Türk milleti, binlerce yıllık tarihinde nice badireler atlatmış, nice kayıplar vermiş ve defalarca yok olma tehlikesiyle karşı karşıya kalmıştır. Bazen kendini ve toprağını tanımayan yöneticiler ortaya çıkmış ve küçük dünyalarındaki konforu devam ettirmek için halka zulmetmeyi marifet saymışlar bazen de hayalperest yöneticiler 1 koyup 3 almak hevesiyle ülkeyi ateşe atmışlardır. Ancak Türk tarihi defalarca göstermiştir ki binlerce yıllık birikimi arkasına alan Anadolu insanı günü, zamanı geldiğinde birlik ve beraberlik içinde yeniden doğuşu başarmışlardır. Bu anlamda 29 Ekim 1923, sadece bir kuruluş günü değildir. 29 Ekim; Anadolu’nun yürekli evlatlarının kendi kaderini eline alma geleneğinin 20.yüzyıldaki destansı ifadesidir.
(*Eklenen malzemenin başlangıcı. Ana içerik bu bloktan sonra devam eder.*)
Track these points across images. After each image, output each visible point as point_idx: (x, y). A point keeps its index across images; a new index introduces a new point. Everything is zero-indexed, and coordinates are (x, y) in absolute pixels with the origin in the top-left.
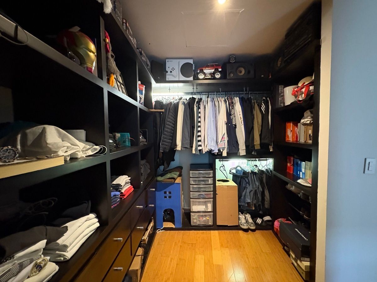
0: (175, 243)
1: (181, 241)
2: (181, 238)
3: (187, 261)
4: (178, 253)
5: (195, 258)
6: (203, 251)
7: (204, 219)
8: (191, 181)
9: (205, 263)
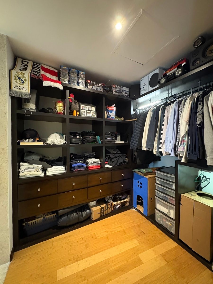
0: (133, 222)
1: (138, 223)
2: (140, 223)
3: (125, 236)
4: (128, 227)
5: (133, 239)
6: (144, 242)
7: (167, 223)
8: (156, 180)
9: (134, 248)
Öte yandan, tıpkı tarihimizin pek çok döneminde olduğu gibi, var olma mücadelesini anlamayan, ödenen bedelleri kavrayamayan güruhlar ortaya çıkmıştır. Bu güruhlar için her değer maddiyata tabidir, ödenen her bedel ücret mukabilidir ve Anadolu’nun güzel insanları sadece onların zevk ve sefasına hizmet etmek için vardır. Bu itibarla Türk milletinin başka ülkelere karşı yürüttüğü mücadeleden daha zor olan şey, içerdeki güruhların yıkıcılığıdır. Reklam arası merakı yaşayanlar, tarihin sürekliliğini reddederek Cumhuriyet karşıtlığını marifet sayan bir “Osmanlı torunluğu” uyduranlar ve Cumhuriyetin tüm nimetlerinden yararlanırken mazlum bir millete fakirlik bahşedenler hep aynı geleneğin yansımalarıdır. Ancak bu güruhların karşısında da dün Sakarya’da ve Dumlupınar’da bugün Ulus Meydanında ve Taksim Gezi Parkında ve yurdun dört bir yanında yürek yürek mücadele eden vatanseverler vardır. Varlığımızın ve geleceğimizin teminatı da vatanseverlerin oluşturduğu büyük gelenektir. O halde endişe duymaya değil mücadeleye ihtiyaç vardır. Şüphesiz ki “Cumhuriyeti Kuran Türk Milleti, İlelebet Yaşatmasını da Bilecektir!”